Pour cette deuxième partie, le musée parisien concentre son exposition sur la transparence en tant qu'expression artistique privilégiée d'Yves Saint-Laurent.
La transparence, lorsqu'elle est portée, est théoriquement incompatible avec la fonction même du vêtement, censé couvrir, dissimuler ou protéger le corps. Attiré par le pouvoir suggestif de la transparence, et à cette contradiction, Yves Saint-Laurent a commencé à utiliser des matières telles que la mousseline, la dentelle et le tulle dès les années 1960. Comme un motif récurrent, la transparence revient tout au long de ses quarante ans de création, parfois associée à des broderies ou des tissus opaques. Avec audace, il a réconcilié les antagonismes, permettant aux femmes d'affirmer leur corps avec fierté et insolence.
"Les transparences, je les connais depuis longtemps. L'important, avec elles, c'est de garder le mystère... Je pense avoir fait le maximum pour l'émancipation des femmes," a déclaré Yves Saint-Laurent.
S'appuyant sur le pouvoir des matières, cette nouvelle exposition vise à explorer la mode et la vision d'Yves Saint-Laurent dans toute leur complexité : en examinant de près leur relation avec le corps et la nudité.

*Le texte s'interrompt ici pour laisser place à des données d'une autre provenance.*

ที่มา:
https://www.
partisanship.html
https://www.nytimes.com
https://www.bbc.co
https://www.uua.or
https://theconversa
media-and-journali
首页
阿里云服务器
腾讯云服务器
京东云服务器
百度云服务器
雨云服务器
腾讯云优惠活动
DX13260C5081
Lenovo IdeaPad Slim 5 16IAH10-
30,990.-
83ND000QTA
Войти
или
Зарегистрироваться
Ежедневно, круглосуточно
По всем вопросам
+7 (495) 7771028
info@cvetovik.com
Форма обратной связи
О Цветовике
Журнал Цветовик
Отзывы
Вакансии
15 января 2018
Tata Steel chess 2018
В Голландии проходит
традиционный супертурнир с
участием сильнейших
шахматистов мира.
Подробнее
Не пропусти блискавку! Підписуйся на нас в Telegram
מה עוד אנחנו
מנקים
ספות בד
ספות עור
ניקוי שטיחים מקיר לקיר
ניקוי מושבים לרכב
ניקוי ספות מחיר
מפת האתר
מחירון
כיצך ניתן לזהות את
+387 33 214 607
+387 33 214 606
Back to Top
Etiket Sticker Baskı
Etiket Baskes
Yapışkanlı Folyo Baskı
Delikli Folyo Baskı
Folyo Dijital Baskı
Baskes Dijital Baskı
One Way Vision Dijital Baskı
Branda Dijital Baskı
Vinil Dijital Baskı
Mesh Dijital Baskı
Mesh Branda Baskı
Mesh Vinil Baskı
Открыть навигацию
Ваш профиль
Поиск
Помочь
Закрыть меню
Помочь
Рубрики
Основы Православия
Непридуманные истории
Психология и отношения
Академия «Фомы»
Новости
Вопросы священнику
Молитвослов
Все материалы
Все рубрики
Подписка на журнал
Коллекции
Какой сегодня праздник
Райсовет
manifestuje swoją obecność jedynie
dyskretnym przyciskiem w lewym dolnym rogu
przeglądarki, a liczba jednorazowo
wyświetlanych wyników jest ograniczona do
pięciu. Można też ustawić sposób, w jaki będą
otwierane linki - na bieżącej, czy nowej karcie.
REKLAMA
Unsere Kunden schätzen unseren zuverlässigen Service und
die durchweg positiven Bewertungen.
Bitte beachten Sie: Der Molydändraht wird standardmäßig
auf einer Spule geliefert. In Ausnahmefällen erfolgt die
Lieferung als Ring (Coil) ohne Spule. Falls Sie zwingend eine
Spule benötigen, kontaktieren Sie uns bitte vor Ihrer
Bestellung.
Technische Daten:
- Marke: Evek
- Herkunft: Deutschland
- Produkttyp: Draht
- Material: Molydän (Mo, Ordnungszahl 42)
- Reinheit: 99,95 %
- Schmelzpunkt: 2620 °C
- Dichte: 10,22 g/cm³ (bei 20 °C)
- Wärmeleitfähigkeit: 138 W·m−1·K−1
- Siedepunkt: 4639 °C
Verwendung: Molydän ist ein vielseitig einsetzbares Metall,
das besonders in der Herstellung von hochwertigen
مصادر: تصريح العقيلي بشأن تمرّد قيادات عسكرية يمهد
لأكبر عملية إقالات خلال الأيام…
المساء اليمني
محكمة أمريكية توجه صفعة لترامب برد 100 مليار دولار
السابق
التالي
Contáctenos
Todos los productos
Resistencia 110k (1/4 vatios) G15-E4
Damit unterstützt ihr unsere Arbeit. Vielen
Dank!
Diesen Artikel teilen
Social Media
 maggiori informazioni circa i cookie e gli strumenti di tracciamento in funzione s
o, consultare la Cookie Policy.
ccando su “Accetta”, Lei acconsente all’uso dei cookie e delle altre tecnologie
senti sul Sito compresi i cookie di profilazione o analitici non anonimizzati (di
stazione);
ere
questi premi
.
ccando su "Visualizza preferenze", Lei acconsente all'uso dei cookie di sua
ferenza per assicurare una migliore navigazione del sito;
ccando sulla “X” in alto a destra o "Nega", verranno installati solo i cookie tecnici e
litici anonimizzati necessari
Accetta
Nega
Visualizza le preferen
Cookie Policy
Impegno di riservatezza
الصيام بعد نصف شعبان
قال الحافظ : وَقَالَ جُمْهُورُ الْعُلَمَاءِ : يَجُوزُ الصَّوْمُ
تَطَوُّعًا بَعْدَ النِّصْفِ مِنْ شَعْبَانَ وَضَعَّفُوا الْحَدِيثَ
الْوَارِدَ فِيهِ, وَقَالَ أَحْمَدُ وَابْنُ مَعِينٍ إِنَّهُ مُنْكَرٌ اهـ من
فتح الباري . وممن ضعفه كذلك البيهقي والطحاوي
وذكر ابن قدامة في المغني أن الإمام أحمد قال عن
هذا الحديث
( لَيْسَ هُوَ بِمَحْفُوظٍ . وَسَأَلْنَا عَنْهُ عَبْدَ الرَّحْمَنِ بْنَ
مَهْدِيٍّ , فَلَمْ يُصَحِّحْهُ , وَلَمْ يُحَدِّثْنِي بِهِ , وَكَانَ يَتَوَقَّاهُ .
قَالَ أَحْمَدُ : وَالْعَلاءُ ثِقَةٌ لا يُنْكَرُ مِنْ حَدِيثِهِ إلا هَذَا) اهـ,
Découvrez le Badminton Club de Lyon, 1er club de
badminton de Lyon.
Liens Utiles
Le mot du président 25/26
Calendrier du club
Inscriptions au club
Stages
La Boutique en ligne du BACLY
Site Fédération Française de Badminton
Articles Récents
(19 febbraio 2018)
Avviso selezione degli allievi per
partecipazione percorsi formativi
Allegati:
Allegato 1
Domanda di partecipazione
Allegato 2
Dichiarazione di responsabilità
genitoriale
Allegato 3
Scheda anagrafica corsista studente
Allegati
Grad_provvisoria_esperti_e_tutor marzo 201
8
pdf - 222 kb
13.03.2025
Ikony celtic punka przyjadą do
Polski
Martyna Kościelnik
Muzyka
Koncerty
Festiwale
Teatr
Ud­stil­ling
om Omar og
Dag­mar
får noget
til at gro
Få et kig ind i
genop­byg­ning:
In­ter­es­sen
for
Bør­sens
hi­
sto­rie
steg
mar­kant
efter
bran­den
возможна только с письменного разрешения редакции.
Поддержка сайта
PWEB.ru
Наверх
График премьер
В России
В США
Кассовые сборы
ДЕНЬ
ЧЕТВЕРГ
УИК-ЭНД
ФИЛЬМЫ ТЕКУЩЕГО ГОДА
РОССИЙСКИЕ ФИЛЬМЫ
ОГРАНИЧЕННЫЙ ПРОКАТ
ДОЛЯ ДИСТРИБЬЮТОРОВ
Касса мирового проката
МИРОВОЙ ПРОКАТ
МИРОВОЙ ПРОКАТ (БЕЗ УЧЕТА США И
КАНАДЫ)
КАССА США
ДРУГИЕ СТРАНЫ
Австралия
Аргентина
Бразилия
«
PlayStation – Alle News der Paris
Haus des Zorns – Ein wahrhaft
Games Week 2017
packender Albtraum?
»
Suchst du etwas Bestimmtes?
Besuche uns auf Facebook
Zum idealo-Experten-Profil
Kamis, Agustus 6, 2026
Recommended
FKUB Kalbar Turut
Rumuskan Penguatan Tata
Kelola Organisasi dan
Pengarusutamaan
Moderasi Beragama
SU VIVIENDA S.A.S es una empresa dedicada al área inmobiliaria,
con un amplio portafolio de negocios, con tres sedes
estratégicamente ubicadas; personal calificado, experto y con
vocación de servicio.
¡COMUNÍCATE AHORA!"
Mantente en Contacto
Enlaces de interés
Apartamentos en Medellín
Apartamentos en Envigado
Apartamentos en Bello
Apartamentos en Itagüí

Parmi les quarante pièces textiles exposées se trouvent des créations emblématiques de l'histoire de la révélation du corps féminin dans l'œuvre d'Yves Saint-Laurent, telles que la première blouse seins nus, renommée "See-Through Blouse" par la presse américaine, de la collection printemps-été 1968, ou la robe Nude Dress, une robe de mousseline noire ornée de plumes d'autruche de la collection suivante.
Des pièces plus rares témoignent de la virtuosité du couturier pour présenter une figure féminine puissante et libérée. Pour compléter cela, des éléments essentiels du processus créatif sont présentés : croquis, patrons sur calque, photographies, ainsi que des accessoires, et une série de dessins inspirés par les tableaux de Goya.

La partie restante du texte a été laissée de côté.